Dress code obligatoire 

Certes, l’apparence physique est une composante importante de la communication non-verbale. Selon Hélène Garner Moyer dans Le Journal des Psychologues : “Les apparences corporelles en situation d’interaction fournissent, une somme d’informations sociales sur les acteurs sociaux parce qu’elles résument partiellement ou complètement l’identité sociale de ceux-ci.”

Les politiciens qui accordent de l’importance à leur apparence peuvent véhiculer une impression de professionnalisme, de confiance et de crédibilité. Leur apparence aurait la capacité d’influencer la manière dont le public les perçoit.

Plus encore, dans l’ouvrage Journal of Personality and Social Psychology : What is beautiful is good  par Dion, K., Berscheid, E., & Walster, E., on apprend que les candidats jugés beaux ou séduisants ont généralement une meilleure capacité à attirer des votes, un phénomène couramment désigné sous le nom d’effet de “halo esthétique ». Un exemple frappant de cette tendance peut être observé dans l’élection présidentielle de 1960 aux États-Unis, où John F. Kennedy, souvent considéré comme l’un des présidents les plus beaux et charismatiques de l’histoire américaine, a largement bénéficié de son apparence séduisante, ce qui a contribué à renforcer sa popularité et à favoriser son élection.

L’apparence est donc un rouage indispensable à nos élus qui mettent tout en œuvre pour nourrir ce qu’appelle François Hourmant, Professeur en sciences politiques à l’université d’Angers et auteur de l’ouvrage Pouvoir et beauté, “le capital esthétique”.

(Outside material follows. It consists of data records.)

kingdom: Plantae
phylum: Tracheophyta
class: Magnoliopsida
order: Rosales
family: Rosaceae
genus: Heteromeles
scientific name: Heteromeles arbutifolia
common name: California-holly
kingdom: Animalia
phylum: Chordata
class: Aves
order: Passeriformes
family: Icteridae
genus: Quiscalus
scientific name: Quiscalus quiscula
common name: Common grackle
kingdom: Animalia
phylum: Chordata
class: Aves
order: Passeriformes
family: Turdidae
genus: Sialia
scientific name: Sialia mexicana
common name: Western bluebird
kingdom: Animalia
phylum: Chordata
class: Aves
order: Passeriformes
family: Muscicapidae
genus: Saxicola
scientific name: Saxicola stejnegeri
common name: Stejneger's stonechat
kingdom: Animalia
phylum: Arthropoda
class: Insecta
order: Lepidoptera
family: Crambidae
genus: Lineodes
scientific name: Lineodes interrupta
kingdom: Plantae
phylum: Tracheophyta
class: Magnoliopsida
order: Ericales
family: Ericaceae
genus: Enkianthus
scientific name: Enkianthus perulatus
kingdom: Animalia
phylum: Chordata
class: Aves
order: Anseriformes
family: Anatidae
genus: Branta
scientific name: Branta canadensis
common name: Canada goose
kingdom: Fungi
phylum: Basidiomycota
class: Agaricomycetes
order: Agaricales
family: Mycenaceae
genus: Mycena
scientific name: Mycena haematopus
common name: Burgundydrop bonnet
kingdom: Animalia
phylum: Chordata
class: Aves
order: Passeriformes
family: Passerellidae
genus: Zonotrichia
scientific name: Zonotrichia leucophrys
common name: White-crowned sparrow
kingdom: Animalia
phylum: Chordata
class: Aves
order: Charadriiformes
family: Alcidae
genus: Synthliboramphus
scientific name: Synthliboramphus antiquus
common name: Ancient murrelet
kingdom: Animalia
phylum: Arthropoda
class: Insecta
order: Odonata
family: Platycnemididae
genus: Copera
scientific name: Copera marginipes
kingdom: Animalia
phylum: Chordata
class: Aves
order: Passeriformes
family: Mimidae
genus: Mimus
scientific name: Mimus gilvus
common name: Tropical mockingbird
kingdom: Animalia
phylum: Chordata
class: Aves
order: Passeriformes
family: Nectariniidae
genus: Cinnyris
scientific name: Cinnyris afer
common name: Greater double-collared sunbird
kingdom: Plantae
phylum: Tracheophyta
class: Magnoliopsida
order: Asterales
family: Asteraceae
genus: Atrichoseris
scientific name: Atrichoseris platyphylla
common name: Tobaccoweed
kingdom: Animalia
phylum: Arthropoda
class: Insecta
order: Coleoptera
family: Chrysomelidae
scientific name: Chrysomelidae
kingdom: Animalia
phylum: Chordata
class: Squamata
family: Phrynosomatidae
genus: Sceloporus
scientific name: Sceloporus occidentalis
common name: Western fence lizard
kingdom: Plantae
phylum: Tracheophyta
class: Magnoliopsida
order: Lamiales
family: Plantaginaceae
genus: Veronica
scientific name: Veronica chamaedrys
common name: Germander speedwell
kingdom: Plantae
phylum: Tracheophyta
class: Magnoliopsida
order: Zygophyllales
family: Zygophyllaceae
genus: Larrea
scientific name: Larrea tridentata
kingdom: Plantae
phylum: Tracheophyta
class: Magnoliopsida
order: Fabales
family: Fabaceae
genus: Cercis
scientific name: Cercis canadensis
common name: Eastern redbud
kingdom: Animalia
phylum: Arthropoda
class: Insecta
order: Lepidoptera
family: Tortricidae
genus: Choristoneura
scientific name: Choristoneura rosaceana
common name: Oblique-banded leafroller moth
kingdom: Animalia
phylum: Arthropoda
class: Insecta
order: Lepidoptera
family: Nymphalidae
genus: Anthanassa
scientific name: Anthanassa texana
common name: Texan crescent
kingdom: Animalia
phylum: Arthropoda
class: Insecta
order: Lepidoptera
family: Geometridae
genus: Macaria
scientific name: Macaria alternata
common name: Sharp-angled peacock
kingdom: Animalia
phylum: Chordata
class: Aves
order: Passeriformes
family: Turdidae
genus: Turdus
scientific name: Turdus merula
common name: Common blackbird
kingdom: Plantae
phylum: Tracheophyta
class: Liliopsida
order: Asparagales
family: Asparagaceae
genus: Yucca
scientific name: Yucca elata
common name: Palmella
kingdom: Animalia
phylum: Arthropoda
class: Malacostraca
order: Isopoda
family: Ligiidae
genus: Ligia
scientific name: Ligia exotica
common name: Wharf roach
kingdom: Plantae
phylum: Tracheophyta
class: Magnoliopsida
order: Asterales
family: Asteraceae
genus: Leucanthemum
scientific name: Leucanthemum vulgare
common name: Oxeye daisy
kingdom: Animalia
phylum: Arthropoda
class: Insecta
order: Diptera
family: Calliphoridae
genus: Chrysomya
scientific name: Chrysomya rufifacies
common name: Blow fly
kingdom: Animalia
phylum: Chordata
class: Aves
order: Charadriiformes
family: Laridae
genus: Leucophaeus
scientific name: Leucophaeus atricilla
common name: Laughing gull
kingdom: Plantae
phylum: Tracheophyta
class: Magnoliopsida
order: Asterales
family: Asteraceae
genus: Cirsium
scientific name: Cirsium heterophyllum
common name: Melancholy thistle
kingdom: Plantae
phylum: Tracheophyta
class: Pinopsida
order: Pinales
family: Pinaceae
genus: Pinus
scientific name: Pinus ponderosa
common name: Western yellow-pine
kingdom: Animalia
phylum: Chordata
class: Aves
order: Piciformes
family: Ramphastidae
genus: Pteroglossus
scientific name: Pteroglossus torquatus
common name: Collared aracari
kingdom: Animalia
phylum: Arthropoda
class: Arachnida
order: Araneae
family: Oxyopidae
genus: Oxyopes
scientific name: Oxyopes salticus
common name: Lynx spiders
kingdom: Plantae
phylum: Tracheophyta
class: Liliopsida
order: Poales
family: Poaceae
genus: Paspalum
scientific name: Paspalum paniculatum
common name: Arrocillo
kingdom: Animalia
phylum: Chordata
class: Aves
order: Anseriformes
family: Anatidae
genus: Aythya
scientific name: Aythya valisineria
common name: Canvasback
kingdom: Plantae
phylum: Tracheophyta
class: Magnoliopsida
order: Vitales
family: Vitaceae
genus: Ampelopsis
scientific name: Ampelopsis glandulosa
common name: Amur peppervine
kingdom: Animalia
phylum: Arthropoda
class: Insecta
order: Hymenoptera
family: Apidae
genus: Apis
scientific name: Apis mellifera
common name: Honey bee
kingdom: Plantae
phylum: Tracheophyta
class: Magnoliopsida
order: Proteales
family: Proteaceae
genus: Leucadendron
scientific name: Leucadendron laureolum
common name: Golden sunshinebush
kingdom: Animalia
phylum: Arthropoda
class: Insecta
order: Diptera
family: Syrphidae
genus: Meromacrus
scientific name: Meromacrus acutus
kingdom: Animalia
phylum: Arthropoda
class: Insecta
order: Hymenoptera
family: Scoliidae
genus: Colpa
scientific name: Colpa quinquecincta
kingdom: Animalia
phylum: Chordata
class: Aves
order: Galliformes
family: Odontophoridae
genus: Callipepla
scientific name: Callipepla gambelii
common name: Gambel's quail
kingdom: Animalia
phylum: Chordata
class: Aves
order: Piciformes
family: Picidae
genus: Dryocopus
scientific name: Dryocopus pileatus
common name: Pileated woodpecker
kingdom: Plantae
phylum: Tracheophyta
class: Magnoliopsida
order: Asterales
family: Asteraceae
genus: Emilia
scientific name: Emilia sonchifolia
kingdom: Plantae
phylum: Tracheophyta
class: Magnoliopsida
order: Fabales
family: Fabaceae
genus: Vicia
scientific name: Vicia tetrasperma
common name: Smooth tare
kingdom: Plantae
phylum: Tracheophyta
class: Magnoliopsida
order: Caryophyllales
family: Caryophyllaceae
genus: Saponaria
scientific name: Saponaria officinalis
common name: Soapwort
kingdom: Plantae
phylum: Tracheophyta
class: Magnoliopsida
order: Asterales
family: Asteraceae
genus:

Des tapis rouges à l’Élysée

Dans le monde people, beaucoup de stars ne sont pas reconnues seulement pour leur talent, mais pour leur plastique irréprochable. Selon François Hourmant, ce concept semble s’étendre au monde politique. Il nous parle même d’une “peopolisation de la sphère politique”. John Kennedy, et sa femme Jackie Kennedy en couverture du livre Pouvoir et Beauté en ont ete les précurseurs. En France, avec le cas de Nicolas Sarkozy, on a pu assister à une surexposition de l’ex-président qui a souvent fait la couverture du Parisien, du Figaro mais aussi de magazines people tels que Closer ou Voici.  Durant son mandat, et jusqu’à aujourd’hui on  peut voir l’ex-président capitaliser sur son physique et l’entretien de celui-ci : on le voit en couverture de Paris Match revêtu de son habit de cycliste, se laissant aller à la confession de sa passion pour lé vélo. Souvent moqué pour sa taille, l’ancien chef d’Etat avait également investi dans une paire de talonnettes. A son tour, François Hollande a investi dans son apparence, le salaire de son coiffeur attitré gravitant autour des 10 000 euros avait fait jaser. Aujourd’hui, c’est les frais de maquillage de la première dame Brigitte Macron qui interpellent, l’Elysée se défend et estime que cette dernière n’est pas plus dépensière que ses prédécesseurs…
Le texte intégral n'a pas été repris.